Introduction
Immune
response variations may help define successful resistance to Hepatitis C
virus (HCV) infection particularly among seronegative healthcare
workers, reviewed elsewhere [1]. Toll-like receptors (TLR)-3 are
innate detectors of dsRNA of viruses while TLR9 recognizes bacterial and
viral unmethylated CpG motifs. HCV virions bind to the cell surface and
get into the cell through receptor-mediated endocytosis. The structure
of HCV with different parts are recognized by different TLRs. The core
and non-structural (NS) proteins are vital sequences recognized by
pattern recognition receptors (PRRs), including TLRs. They are, also,
important inhibitors of TLR signalling [2, 3]. HCV core and NS
proteins are important pathogen-associated molecular patterns (PAMPs)
for TLR2, TLR3, TLR4, TLR7, 8, and 9. TLR3 is critical for its antiviral
immune actions, as it stimulates non-parenchymal liver to regulate HCV
replication through the synthesis
of interferon (IFN)-β [4, 5]. In chronic HCV infections, TLR3 mRNA
is significantly increased in monocytes [6]. An IFN-responsive
element has been identified in the TLR3 gene promoter region and, so, it
appears likely that expression TLR3 is responsive to IFN treatment in
HCV infection [7]. Myeloid dendritic cells (mDCs) have ordinary
operative TLR3 and are capable of producing interleukin (IL)-12, IL-6,
IL-10, IFN-γ, and tumour necrosis factor (TNF)-α with TLR3 stimulation
regardless of HCV infection [8].
HCV viral proteins activate TLR signalling, which plays a significant
role in viral immune clearance. However, HCV can at the same time evade
immune clearance by targeting and ruining TLR signal transduction via
numerous mechanisms. First, HCV intervenes with signalling via the
TIR-domain-containing adapter-inducing IFNβ/TANK-binding kinase
(TRIF)/TBK)1-Interferon regulatory factor 3 (IRF3) pathway. The HCV NS3
protein induces degradation of TRIF, while the NS3/4A protein prevents
IRF3 and NFκB activation by downgrading the amount of TRIF in serum and
by producing cleavage products with dominant-negative action [4, 9].

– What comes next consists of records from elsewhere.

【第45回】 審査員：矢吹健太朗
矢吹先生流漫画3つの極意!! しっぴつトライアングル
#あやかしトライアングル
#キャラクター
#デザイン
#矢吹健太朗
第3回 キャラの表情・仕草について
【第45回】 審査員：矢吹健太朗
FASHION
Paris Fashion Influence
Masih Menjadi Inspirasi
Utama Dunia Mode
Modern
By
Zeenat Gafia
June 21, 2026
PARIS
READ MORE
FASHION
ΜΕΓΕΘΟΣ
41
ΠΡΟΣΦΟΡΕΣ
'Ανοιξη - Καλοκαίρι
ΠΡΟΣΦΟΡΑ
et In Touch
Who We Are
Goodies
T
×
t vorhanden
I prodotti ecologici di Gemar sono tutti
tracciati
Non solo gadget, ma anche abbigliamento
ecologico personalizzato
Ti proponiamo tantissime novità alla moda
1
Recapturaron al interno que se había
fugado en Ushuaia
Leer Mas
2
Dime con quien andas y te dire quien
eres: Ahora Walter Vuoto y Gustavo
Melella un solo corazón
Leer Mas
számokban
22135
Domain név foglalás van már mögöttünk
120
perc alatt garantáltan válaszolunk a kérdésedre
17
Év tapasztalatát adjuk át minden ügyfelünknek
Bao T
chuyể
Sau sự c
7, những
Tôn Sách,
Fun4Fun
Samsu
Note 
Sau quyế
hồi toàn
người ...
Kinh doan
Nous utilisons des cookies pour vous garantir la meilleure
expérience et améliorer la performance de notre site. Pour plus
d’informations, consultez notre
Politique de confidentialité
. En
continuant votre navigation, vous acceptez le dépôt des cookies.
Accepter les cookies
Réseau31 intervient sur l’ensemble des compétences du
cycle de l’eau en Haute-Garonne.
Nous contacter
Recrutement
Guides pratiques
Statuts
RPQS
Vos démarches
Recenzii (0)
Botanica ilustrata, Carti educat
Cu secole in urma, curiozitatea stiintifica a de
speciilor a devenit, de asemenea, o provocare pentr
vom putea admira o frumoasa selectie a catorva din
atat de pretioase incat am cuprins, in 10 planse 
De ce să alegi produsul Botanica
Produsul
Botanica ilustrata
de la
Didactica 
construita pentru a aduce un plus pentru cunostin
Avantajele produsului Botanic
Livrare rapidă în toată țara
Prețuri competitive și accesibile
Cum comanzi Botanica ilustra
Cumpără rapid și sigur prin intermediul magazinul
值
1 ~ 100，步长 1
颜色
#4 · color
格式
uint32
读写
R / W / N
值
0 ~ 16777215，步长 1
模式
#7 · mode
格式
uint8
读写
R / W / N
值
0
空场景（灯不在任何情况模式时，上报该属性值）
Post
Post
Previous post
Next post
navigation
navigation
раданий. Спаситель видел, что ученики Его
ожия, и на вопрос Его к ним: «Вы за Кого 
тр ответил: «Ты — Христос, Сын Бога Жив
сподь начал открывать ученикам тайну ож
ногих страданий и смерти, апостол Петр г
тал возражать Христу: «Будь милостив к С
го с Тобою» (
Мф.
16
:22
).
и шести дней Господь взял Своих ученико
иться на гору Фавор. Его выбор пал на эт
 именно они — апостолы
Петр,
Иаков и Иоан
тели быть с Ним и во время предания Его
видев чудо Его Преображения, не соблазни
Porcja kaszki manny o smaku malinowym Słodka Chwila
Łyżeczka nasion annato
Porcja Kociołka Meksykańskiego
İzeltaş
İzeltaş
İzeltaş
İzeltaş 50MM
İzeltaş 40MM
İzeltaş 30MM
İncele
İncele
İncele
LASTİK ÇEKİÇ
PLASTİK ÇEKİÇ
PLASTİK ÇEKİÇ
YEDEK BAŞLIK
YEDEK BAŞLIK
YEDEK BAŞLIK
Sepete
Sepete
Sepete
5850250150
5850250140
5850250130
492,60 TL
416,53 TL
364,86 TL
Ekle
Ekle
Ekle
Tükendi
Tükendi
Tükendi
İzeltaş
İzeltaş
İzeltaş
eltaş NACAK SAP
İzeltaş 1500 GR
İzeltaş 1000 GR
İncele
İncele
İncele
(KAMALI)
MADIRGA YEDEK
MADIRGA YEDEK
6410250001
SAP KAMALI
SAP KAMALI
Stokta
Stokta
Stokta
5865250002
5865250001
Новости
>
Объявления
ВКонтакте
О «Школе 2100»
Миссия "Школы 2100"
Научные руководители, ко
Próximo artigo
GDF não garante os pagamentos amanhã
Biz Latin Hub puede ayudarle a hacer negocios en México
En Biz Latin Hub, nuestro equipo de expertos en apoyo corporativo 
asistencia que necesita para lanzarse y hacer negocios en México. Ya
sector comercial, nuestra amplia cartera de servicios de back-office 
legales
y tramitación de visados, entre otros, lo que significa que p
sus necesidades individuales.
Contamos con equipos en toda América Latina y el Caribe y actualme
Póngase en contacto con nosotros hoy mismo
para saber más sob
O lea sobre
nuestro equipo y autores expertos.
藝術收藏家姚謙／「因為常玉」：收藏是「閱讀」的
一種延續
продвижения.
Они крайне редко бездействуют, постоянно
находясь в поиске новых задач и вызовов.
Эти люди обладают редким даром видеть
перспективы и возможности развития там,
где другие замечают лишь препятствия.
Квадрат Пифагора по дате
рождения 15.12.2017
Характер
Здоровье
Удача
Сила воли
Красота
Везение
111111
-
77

NS3/4A, also, interacts directly with TBK1 to reduce the interaction
between TBK1 and IRF3 and, so inhibit IRF3 activation [10]. HCV,
also, interferes with the TLR-MyD88 (Myeloid differentiation primary
response 88) pathway through NS5A interaction with MyD88 to prevent
Interleukin-1 receptor associated kinase 1 (IRAK1) recruitment and
cytokine production in response to ligands for TLR2, TLR4, TLR7, and
TLR9 [11].
HCV has been shown to regulate the expression of TLR9 through the
transcription factor (Elk-1), which is an essential signal integration
point between T-Cell Receptor (TCR) and CD28 in T helper 1 (Th1) cell
activation [12]. HCV, also, impedes the production of IFN-α and
IFN-β through TLR9 and decreases human leukocyte antigen DR (HLA-DR)
expression by pDCs, linked to diminished activation of naïve T cells
[13]. TLR9 signalling in mDCs is unchanged [8, 13].
Consequently, it is clear that compartmentalization of the outcomes on
TLR function is a crucial strategy by which HCV can escape immune
surviellance yet can lead to chronic inflammatory hepatic injury and
fibrosis.
We previously showed that TLR3.rs3775290 “CC” genotype was associated
with HCV chronicity, while TLR9 gene played no major role in HCV
infection [14]. This study identified the role of TLR3.rs3775290
(c.1377C/T), TLR9.rs5743836 (-1237T→C) and TLR9.rs352140 (G2848A) single
nucleotide polymorphisms (SNP) in predicting the outcome of HCV-specific
cell-mediated immunity (CMI) among Egyptian healthcare workers (HCWs)
and patients. We show that TLR9.rs5743836 SNP; but not TLR3.rs3775290 or
TLR9.rs352140 genotypes; could predict the outcome of HCV-specific CMI
responses among genotype-4-infected Egyptians.